- Servings: 6
Ingredients:
| 6 | Boneless Skinless Chicken Breasts, pounded to ½" thickness |
| 6 slices | Swiss Cheese |
| 6 slices | Ham |
| 3 Tbsp | Flour |
| 1 tsp | Paprika |
| ¼ tsp | Garlic Powder |
| ½ tsp | Salt |
| ¼ tsp | Pepper |
| 6 Tbsp | Butter |
| ½ cup | White Wine or Broth |
| 1 tsp | Chicken Broth Granules |
| 1 Tbsp | Cornstarch |
| 1 cup | Heavy Cream |
| 4 cups | Hot, cooked linguini |
Directions:
Place a ham and a cheese slice on each chicken breast.

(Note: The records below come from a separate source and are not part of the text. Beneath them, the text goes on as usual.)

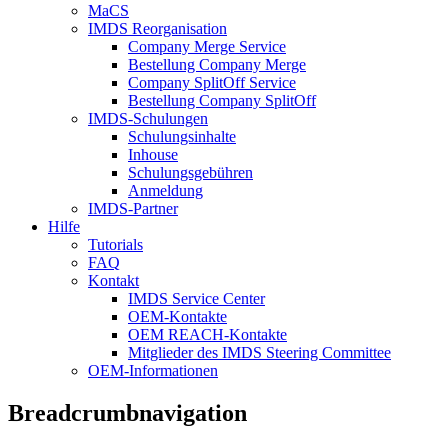
MaCS
IMDS Reorganisation
Company Merge Service
Bestellung Company Merge
Company SplitOff Service
Bestellung Company SplitOff
IMDS-Schulungen
Schulungsinhalte
Inhouse
Schulungsgebühren
Anmeldung
IMDS-Partner
Hilfe
Tutorials
FAQ
Kontakt
IMDS Service Center
OEM-Kontakte
OEM REACH-Kontakte
Mitglieder des IMDS Steering Committee
OEM-Informationen
Breadcrumbnavigation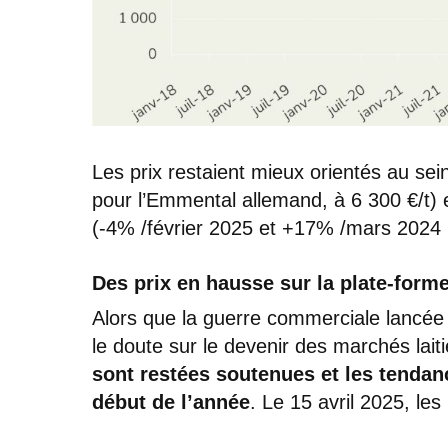
Les prix restaient mieux orientés au se
pour l’Emmental allemand, à 6 300 €/t
(-4% /février 2025 et +17% /mars 2024 p
Des prix en hausse sur la plate-form
Alors que la guerre commerciale lancée 
le doute sur le devenir des marchés lait
sont restées soutenues et les tendan
début de l’année
. Le 15 avril 2025, les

Roll up tightly, tucking in sides to completely enclose ham and cheese. Secure with toothpicks.
Mix flour and next 4 ingredients in a small bowl and coat the chicken pieces with the mixture.
In a large skillet heat the butter over medium-high heat and brown the chicken rolls on all sides.
Add wine and broth granules, reduce heat to medium-low and simmer for 30 minutes, until chicken is done in center.
Remove chicken and keep warm on a serving platter.
Blend cornstarch with the cream and stir into the skillet, stirring constantly and cooking until thickened.
Serve sauce over chicken and linguini.
Helpful Tips:
I get many requests for this recipe from friends and family. I've been told that it's better than the version served in most restaurants.